* Provided text
You’re not our kind…

It seems almost daily we are surrounded by some form of prejudice, from almost every direction. As a gay man, I have pretty much come to expect that heterosexual culture will have some issue with LGBTQ people. The government shows it daily and we see the general public thinking it’s okay to be more boisterous about their hatred because the government isn’t in check. What always seems to hurt me to the core is when I see this same hatred coming from our own communities. By that I mean singling out those that appear to be effeminate or overly masculine. As they are lashing out, they are accusing the person they are targeting as being stereotypical and the very reasons heterosexual culture dislikes us. You can see that isn’t the case, even those that appear ”normal” in the media, with their married lifestyles, children in town, in nice houses inside nice neighborhoods, and acting like their neighbors, they are still a target for the vitriol that is spewed from those who think being LGBTQ is an abomination.

* Source data
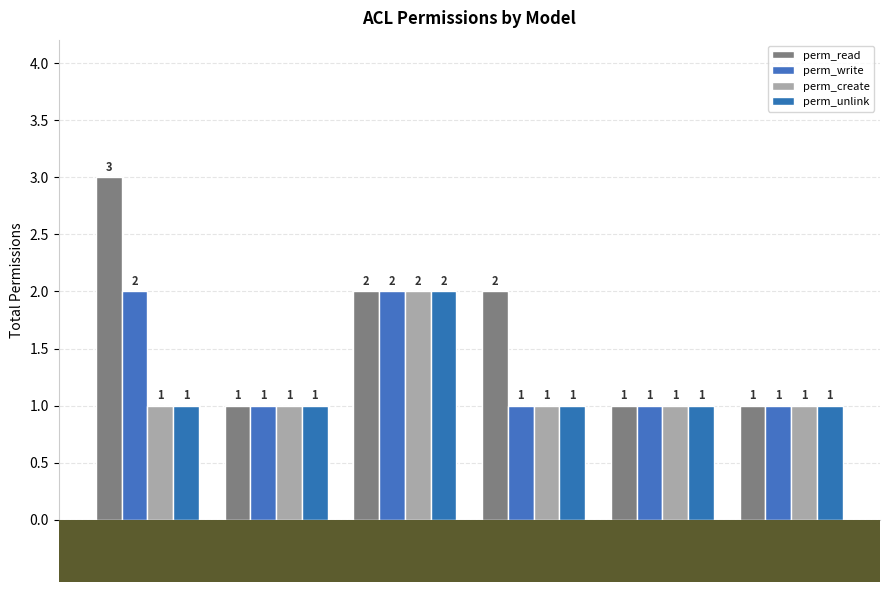

What is the greatest value displayed?

3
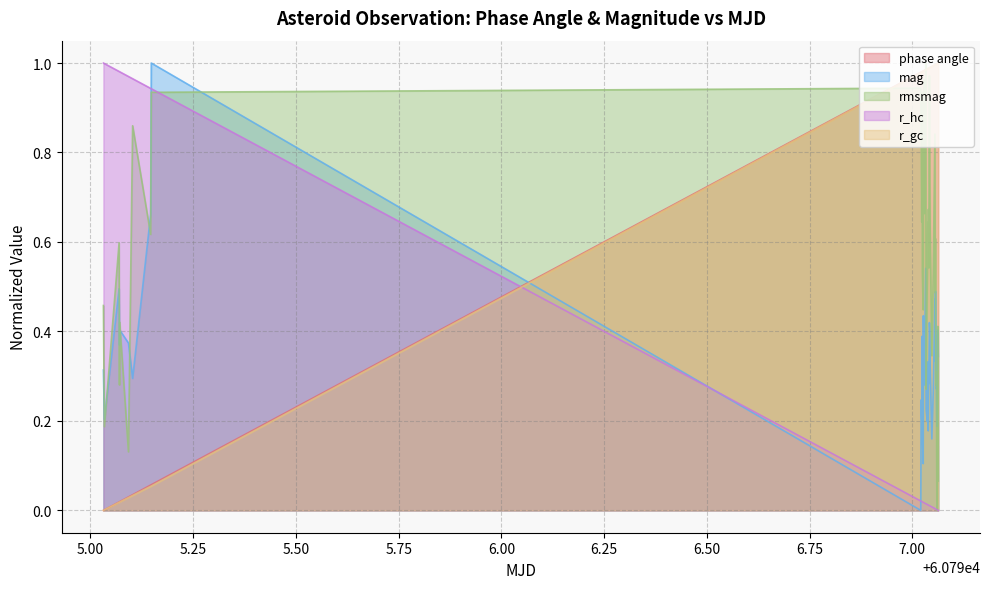

True or false: r_hc and phase angle cross at least once.

True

* Parts of the exercise
A. In the essay on prejudice within LGBTQ communities, what does the writer say hurts most deeply?
B. Carry on the essay on prejudice within LGBTQ communities, starting after its last sentence.

* Outputs by task
A. Seeing the same hatred coming from within LGBTQ communities themselves, aimed at people who seem effeminate or overly masculine.

B.
Our community is as diverse as the heterosexual community. They are those that are hyper masculine, effeminate, love to watch football, love to go to plays, have the want for finer things, and some that are purely happy with the basics of living. The only stereotype is that which was created by heterosexual people about what they perceived LGBTQ people as and it’s not the first time it has happened. If you look back to the movies of the 50s and 60s, Asian characters were over emphasized has have a pronounced overbite, always wearing a version of a Kung Fu outfit, speaking very broken English, or even martial artists. The very means of which their characters were cartoonish is appalling, by today’s standards. Sadly, television programming and people’s perceptions of the LGBTQ stereotypes haven’t evolved very much. You will still see the gay man that is OVERLY effeminate, listening to show tunes, carrying some small animal in a handbag, wearing moderate amounts of makeup, and speaking with a lisp that could put Sylvester the cat to shame. We see it so much that it becomes part of how we view the world.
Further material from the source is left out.